Metadata-Version: 2.4
Name: mini-causal
Version: 0.4.2
Summary: A machine learning decision intelligence framework that helps practitioners understand how feature changes influence model behavior, performance and business decisions
Author-email: Masemene Matlakana Benny <bennymasemene46@gmail.com>
Project-URL: Homepage, https://github.com/MasemeneMatlakanaBenny/Mini_Causal
Project-URL: Issues, https://github.com/MasemeneMatlakana/Mini_Causal/issues
Classifier: Programming Language :: Python :: 3
Classifier: License :: OSI Approved :: MIT License
Classifier: Operating System :: OS Independent
Requires-Python: >=3.12
Description-Content-Type: text/markdown
License-File: LICENSE
Requires-Dist: numpy>=1.26.0
Requires-Dist: scipy>=1.11.3
Requires-Dist: pandas>=2.1.1
Requires-Dist: scikit-learn>=1.3.0
Dynamic: license-file

# Mini-Causal

![logo](images/cropped_logo.jpeg)

Mini-Causal is  machine learning decision intelligence framework that helps practitioners understand how feature changes influence model behavior, performance, and business decisions.

**Key features**
- **Causality tools:** compare models using causal metrics and tests.
- **Counterfactuals:** generate and evaluate counterfactual explanations.
- **Partial counterfactuals:** run targeted counterfactual analyses on subsets of features.
- **Batteries of examples:** runnable Jupyter notebooks demonstrating common workflows.

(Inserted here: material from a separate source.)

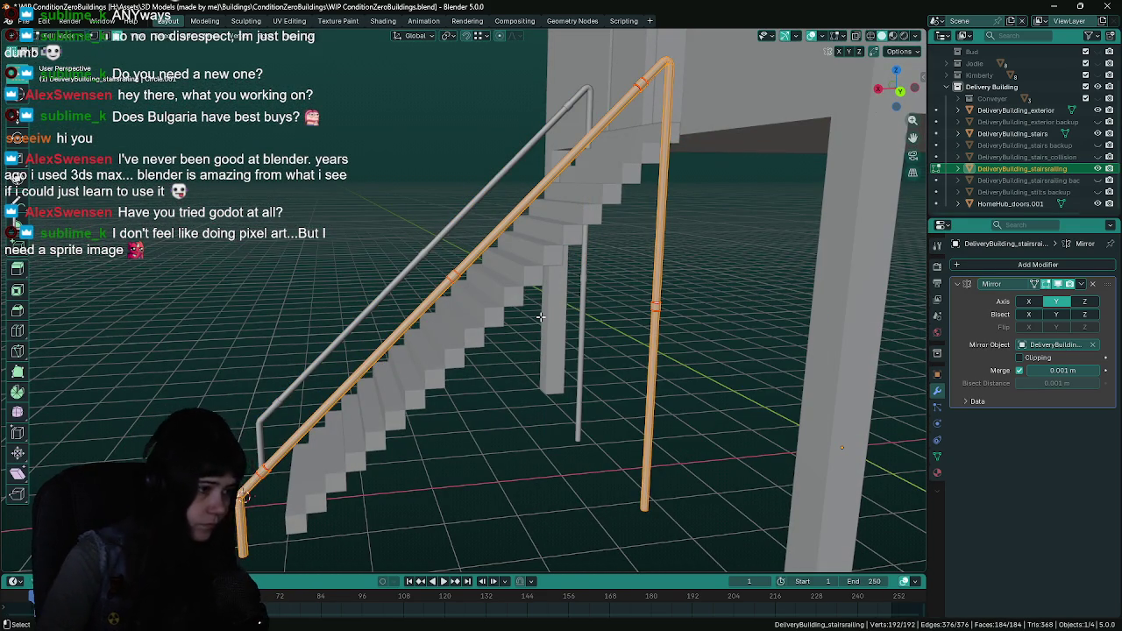
{"action": "key", "text": "F3"}
{"action": "type", "text": "merge"}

## Getting Started with mini-causal in a notebook

- Create and activate a virtual environment (PowerShell example):

```powershell
python -m venv .venv
.\.venv\Scripts\Activate.ps1
```





- Install the package:

```powershell
pip install mini-causal
```

**Quick after you loaded the data with X and y sets:
```python

import pandas as pd
from sklearn.datasets import load_iris
from sklearn.model_selection import train_test_split
from sklearn.linear_model import LogisticRegression
from mini_causal.partial_counter import PartialCounterfactualClassifier

X_train,X_test,y_train,y_test=train_test_split(X,y,test_size=0.2,random_state=42)

model=LogisticRegression(solver="liblinear")
model.fit(X_train,y_train)

counter_classifier=PartialCounterfactualClassifier(model=model,X=X_train,y=y_train)

## get the individual causal effects:
ind_causal_effect_age=counter_classifier.individual_causal_effects(X=X_train,feature="age")

##accuracy effect by the exclusion of the feature
age_acc_effect=counter_classifier.causal_effect_metric(X=X_train,
                                                       y=y_train,
                                                       metric="accuracy",
                                                       feature="age")

## recall effect
age_recall_effect=counter_classifier.causal_effect_metric(X=X_train,
                                                          y=y_train,
                                                          metric="recall",
                                                           feature="age")

##log-loss effect
age_log_loss_eff=counter_classifier.causal_effect_probs_metric(X=X_train,
                                                               y=y_train,
                                                               metric="log-loss",
                                                               feature="age")

## hamming-loss effect
age_hamming_loss_eff=counter_classifier.causal_effect_loss_metricX_train,y_train,metric="hamming-loss",feature="age")


## true negative effect
age_tn_effect=counter_classifier.causal_effect_confusion(X_train,y_train,metric="tn",
                                                                feature="age")

##true positive effect
age_tp_effect=counter_classifier.causal_effect_confusion(X_train,y_train,metric="tp",
                                                                feature="age")

##summarized tabular dataframe
tab_metrics_df=counter_classifier.causal_effect_metric_tab(X_train,
                                                           y_train,
                                                           feature="age"
)
```

**Examples**

This folder contains runnable Jupyter notebooks demonstrating `mini_causal` features.

Notebooks included

- ![mini_causal_partial_regression](examples/mini_causal_partial_regression_example.ipynb) — demonstrates the library in a regression workflow.
- ![mini_causal_partial_classification](examples/mini_causal_prostate_with_partial_counterfactual.ipynb) — demonstrates the library in a classification workflow.

## Citing mini-causal

If you use mini-causal in your research, please cite it:

```bibtex
@software{mini-causal,
  title = {mini-causal: A Decision Intelligence Framework for machine learning},
  author = {Masemene Matlakana Benny},
  year = {2026},
  url = {https://github.com/MasemeneMatlakanaBenny/Mini-Causal},
  doi = {10.5281/zenodo.19646175},
  license = {MIT},
}
```
See [`CITATION.cff`](https://github.com/MasemeneMatlakanaBenny/Mini-Causal/blob/main/CITATION.cff) for the full citation metadata.

## Contributing

See CONTRIBUTING.md for guidelines on reporting issues, opening pull requests, code style, and testing.

## License

This project is released under the terms of the MIT License.